The data is to be transcribed in full, with nothing missed.
======== Recorded information ========
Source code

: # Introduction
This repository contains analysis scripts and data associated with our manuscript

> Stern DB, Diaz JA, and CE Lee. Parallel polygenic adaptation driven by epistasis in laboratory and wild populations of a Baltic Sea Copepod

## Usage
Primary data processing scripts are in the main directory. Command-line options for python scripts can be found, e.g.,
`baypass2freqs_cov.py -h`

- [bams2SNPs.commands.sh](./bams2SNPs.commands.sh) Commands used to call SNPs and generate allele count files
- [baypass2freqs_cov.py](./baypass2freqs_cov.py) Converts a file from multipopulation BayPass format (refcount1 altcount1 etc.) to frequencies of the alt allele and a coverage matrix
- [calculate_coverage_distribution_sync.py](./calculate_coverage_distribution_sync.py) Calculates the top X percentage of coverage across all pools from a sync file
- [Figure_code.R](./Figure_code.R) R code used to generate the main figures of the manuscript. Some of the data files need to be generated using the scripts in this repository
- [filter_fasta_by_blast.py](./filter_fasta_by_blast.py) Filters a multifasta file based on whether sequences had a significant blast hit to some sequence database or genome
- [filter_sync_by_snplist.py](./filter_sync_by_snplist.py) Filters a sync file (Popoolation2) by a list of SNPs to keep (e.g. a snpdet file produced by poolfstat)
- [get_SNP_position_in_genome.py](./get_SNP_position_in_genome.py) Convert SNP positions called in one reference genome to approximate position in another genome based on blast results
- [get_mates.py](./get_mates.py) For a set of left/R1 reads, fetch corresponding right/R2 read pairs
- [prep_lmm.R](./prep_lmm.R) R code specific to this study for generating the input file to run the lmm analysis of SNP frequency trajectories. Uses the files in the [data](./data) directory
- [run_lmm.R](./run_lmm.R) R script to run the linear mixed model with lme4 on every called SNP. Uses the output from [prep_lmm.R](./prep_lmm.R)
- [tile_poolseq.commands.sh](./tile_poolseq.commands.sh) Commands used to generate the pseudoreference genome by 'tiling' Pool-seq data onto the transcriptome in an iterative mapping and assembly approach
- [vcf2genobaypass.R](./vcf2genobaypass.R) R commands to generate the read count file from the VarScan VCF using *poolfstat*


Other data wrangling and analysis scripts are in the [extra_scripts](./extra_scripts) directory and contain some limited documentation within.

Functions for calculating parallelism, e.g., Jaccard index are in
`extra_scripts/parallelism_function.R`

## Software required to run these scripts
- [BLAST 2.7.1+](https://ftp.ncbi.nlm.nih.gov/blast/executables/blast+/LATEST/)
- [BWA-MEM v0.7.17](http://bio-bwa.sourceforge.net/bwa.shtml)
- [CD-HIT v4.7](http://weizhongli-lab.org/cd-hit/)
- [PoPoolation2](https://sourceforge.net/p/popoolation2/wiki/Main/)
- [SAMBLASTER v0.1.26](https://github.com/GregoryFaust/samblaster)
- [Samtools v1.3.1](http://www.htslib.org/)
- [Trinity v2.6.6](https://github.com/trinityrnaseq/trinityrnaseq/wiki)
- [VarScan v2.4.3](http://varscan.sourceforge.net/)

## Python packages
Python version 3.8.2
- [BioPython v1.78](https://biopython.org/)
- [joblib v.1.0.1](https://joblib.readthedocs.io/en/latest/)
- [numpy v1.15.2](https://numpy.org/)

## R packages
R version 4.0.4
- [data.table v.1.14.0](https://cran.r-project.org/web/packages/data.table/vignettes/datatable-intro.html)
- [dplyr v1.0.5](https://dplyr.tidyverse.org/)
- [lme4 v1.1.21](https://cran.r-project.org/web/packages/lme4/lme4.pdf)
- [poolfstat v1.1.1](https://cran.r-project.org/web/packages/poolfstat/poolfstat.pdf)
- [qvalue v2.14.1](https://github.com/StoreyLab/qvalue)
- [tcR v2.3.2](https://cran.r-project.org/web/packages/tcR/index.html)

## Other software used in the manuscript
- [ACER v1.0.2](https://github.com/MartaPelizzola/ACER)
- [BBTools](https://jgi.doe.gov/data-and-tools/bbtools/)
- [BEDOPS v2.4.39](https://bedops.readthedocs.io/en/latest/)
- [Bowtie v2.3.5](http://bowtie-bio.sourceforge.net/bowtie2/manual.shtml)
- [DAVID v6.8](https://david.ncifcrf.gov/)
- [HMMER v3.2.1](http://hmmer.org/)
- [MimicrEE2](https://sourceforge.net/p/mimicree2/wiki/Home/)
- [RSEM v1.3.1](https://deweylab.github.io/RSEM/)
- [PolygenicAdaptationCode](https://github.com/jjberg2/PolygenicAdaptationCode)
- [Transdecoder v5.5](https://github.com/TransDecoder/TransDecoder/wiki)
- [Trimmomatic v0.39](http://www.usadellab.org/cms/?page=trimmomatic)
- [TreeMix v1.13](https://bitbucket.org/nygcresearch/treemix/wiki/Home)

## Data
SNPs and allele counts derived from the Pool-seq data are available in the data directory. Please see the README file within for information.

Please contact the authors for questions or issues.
========
◆ **Worked solution**:
Source code

: # Introduction
This repository contains analysis scripts and data associated with our manuscript

> Stern DB, Diaz JA, and CE Lee. Parallel polygenic adaptation driven by epistasis in laboratory and wild populations of a Baltic Sea Copepod

## Usage
Primary data processing scripts are in the main directory. Command-line options for python scripts can be found, e.g.,
`baypass2freqs_cov.py -h`

- [bams2SNPs.commands.sh](./bams2SNPs.commands.sh) Commands used to call SNPs and generate allele count files
- [baypass2freqs_cov.py](./baypass2freqs_cov.py) Converts a file from multipopulation BayPass format (refcount1 altcount1 etc.) to frequencies of the alt allele and a coverage matrix
- [calculate_coverage_distribution_sync.py](./calculate_coverage_distribution_sync.py) Calculates the top X percentage of coverage across all pools from a sync file
- [Figure_code.R](./Figure_code.R) R code used to generate the main figures of the manuscript. Some of the data files need to be generated using the scripts in this repository
- [filter_fasta_by_blast.py](./filter_fasta_by_blast.py) Filters a multifasta file based on whether sequences had a significant blast hit to some sequence database or genome
- [filter_sync_by_snplist.py](./filter_sync_by_snplist.py) Filters a sync file (Popoolation2) by a list of SNPs to keep (e.g. a snpdet file produced by poolfstat)
- [get_SNP_position_in_genome.py](./get_SNP_position_in_genome.py) Convert SNP positions called in one reference genome to approximate position in another genome based on blast results
- [get_mates.py](./get_mates.py) For a set of left/R1 reads, fetch corresponding right/R2 read pairs
- [prep_lmm.R](./prep_lmm.R) R code specific to this study for generating the input file to run the lmm analysis of SNP frequency trajectories. Uses the files in the [data](./data) directory
- [run_lmm.R](./run_lmm.R) R script to run the linear mixed model with lme4 on every called SNP. Uses the output from [prep_lmm.R](./prep_lmm.R)
- [tile_poolseq.commands.sh](./tile_poolseq.commands.sh) Commands used to generate the pseudoreference genome by 'tiling' Pool-seq data onto the transcriptome in an iterative mapping and assembly approach
- [vcf2genobaypass.R](./vcf2genobaypass.R) R commands to generate the read count file from the VarScan VCF using *poolfstat*


Other data wrangling and analysis scripts are in the [extra_scripts](./extra_scripts) directory and contain some limited documentation within.

Functions for calculating parallelism, e.g., Jaccard index are in
`extra_scripts/parallelism_function.R`

## Software required to run these scripts
- [BLAST 2.7.1+](https://ftp.ncbi.nlm.nih.gov/blast/executables/blast+/LATEST/)
- [BWA-MEM v0.7.17](http://bio-bwa.sourceforge.net/bwa.shtml)
- [CD-HIT v4.7](http://weizhongli-lab.org/cd-hit/)
- [PoPoolation2](https://sourceforge.net/p/popoolation2/wiki/Main/)
- [SAMBLASTER v0.1.26](https://github.com/GregoryFaust/samblaster)
- [Samtools v1.3.1](http://www.htslib.org/)
- [Trinity v2.6.6](https://github.com/trinityrnaseq/trinityrnaseq/wiki)
- [VarScan v2.4.3](http://varscan.sourceforge.net/)

## Python packages
Python version 3.8.2
- [BioPython v1.78](https://biopython.org/)
- [joblib v.1.0.1](https://joblib.readthedocs.io/en/latest/)
- [numpy v1.15.2](https://numpy.org/)

## R packages
R version 4.0.4
- [data.table v.1.14.0](https://cran.r-project.org/web/packages/data.table/vignettes/datatable-intro.html)
- [dplyr v1.0.5](https://dplyr.tidyverse.org/)
- [lme4 v1.1.21](https://cran.r-project.org/web/packages/lme4/lme4.pdf)
- [poolfstat v1.1.1](https://cran.r-project.org/web/packages/poolfstat/poolfstat.pdf)
- [qvalue v2.14.1](https://github.com/StoreyLab/qvalue)
- [tcR v2.3.2](https://cran.r-project.org/web/packages/tcR/index.html)

## Other software used in the manuscript
- [ACER v1.0.2](https://github.com/MartaPelizzola/ACER)
- [BBTools](https://jgi.doe.gov/data-and-tools/bbtools/)
- [BEDOPS v2.4.39](https://bedops.readthedocs.io/en/latest/)
- [Bowtie v2.3.5](http://bowtie-bio.sourceforge.net/bowtie2/manual.shtml)
- [DAVID v6.8](https://david.ncifcrf.gov/)
- [HMMER v3.2.1](http://hmmer.org/)
- [MimicrEE2](https://sourceforge.net/p/mimicree2/wiki/Home/)
- [RSEM v1.3.1](https://deweylab.github.io/RSEM/)
- [PolygenicAdaptationCode](https://github.com/jjberg2/PolygenicAdaptationCode)
- [Transdecoder v5.5](https://github.com/TransDecoder/TransDecoder/wiki)
- [Trimmomatic v0.39](http://www.usadellab.org/cms/?page=trimmomatic)
- [TreeMix v1.13](https://bitbucket.org/nygcresearch/treemix/wiki/Home)

## Data
SNPs and allele counts derived from the Pool-seq data are available in the data directory. Please see the README file within for information.

Please contact the authors for questions or issues.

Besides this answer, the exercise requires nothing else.